Eu sou a favor do aborto. A natureza também. A sua utilização do desenvolvimento do sistema nervoso central como ponto de corte é útil, mas certamente imprecisa, como todas as outras, até porque o desenvolvimento da consciência é gradual, desde o início do desenvolvimento do sistema autônomo, e a consciência só termina de se desenvolver após o parto, aos nove meses.

Legalizar o aborto é uma questão de política de saúde, inclusive, como em muitos países.

E inclusive é uma hipocrisia você não poder abortar, mas poder ser cúmplice de genocídios sociais, ao não ser obrigado a fazer absolutamente nada para evitar a morte de centenas de pessoas que vivem em condições subhumanas debaixo do seu nariz todos os dias.

Na natureza, quando as condições climáticas, de superpopulação ou de escassez de alimentos estão adversas, as fêmeas grávidas abortam espontaneamente. E o green peace não vai lá prender elas por isso.

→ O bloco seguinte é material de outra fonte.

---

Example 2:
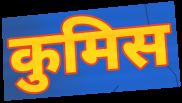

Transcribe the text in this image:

कुमिस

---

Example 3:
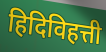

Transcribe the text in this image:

हिदिविहत्ती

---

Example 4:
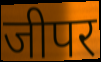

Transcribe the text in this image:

जीपर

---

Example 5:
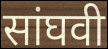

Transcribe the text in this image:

सांघवी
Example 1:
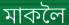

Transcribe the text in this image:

মাকলৈ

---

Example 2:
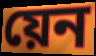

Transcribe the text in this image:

য়েন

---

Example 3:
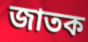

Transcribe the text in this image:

জাতক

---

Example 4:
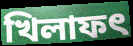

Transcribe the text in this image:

খিলাফৎ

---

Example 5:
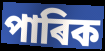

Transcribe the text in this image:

পাৰিক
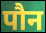
पौन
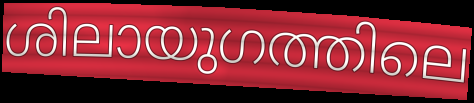
ശിലായുഗത്തിലെ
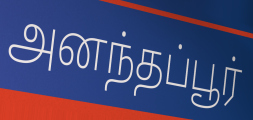
அனந்தப்பூர்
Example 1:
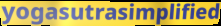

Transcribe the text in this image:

yogasutrasimplified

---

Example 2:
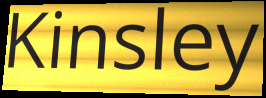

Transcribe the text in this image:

Kinsley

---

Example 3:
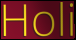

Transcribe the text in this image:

Holi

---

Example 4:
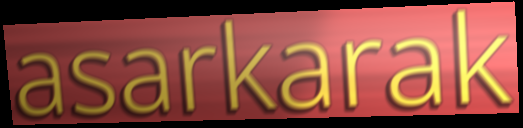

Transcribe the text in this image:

asarkarak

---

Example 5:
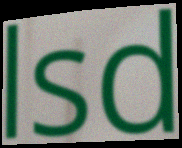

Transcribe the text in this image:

lsd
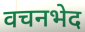
वचनभेद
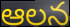
ఆలన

Mas, somos seres imperfeitos, paradoxais, e complexos. Vem a religião e piora tudo.

Mas parabéns, é um tema muito interessante.

JOHHNY BGOOD disse...

Porque esse questionamento sobre aborto Dani?O que te intriga...rsrs

Rodrigo Fagundes disse...

Também sou a favor do aborto, mas acho que precisa ser regulado de alguma forma, senão o ônus para o sistema de saúde vai ser brutal.

Nick. disse...

Eu sou a favor do aborto também. Algumas vezes sou quase a favor do infanticídio...

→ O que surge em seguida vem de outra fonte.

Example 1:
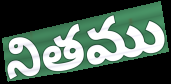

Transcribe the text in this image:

నితము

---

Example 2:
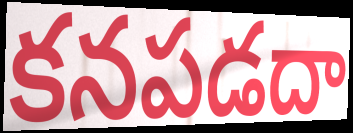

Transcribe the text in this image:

కనపడదా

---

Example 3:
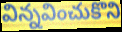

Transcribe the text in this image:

విన్నవించుకొని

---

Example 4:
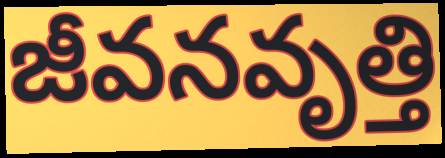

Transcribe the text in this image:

జీవనవృత్తి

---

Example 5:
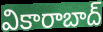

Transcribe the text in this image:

వికారాబాద్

Acho que o ônus pro sistema de saúde é muito maior com a procriação desenfreada de pessoas sem condição de criar seus filhos, gerando um bando de crianças mal cuidadas e doentes o tempo todo. Crianças essas que irão onerar, além do sistema de saúde, o sistema educacional, a segurança (Quanto mais cidadãos, maior deve ser o numero de policiais) e devido aos maus cuidados do país e dos pais despreparados, oneram também o sistema prisional...

Léa Santana disse...

Como eu sou um tantinho prolixa, precisei colocar meu comentário aqui http://leasantana.wordpress.com/2009/08/14/sobre-o-aborto-para-ema/

Galdir Reges disse...

O que me preocupa são as conseqüências para a ética futura da sociedade com a legalização do aborto em qualquer estagio. Uma liberação pode levar a outra, e em algum tempo o assassinato pode ser banalizado. Quando já se começa a pensar em infanticídio, vai se discutir até quando é infância etc. Acho que as regras precisam ser simples para termos uma boa consistência na sociedade. Não matarás era simples.

Rodolfo S. Filho disse...

Eu acho que o aborto deveria ser permitido até a emergência das funções cerebrais superiores, por qualquer motivoque a mae deseje.
Sobre seu texto: você faz certas afirmações com bases em dados, mas não mostra os dados ou cita a fonte.
Sobre outros comentários:
1. Citar a natureza como justificativa para ações morais é falho. Somos seres envolvidos em camadas e camas de cultura e é dentro delas que devemos discutir o tema.
2. O argumento da espiral de decadência moral é bastante fantasioso e, se observarmos a história das civilizações, exatamente o contrário vem acontecendo.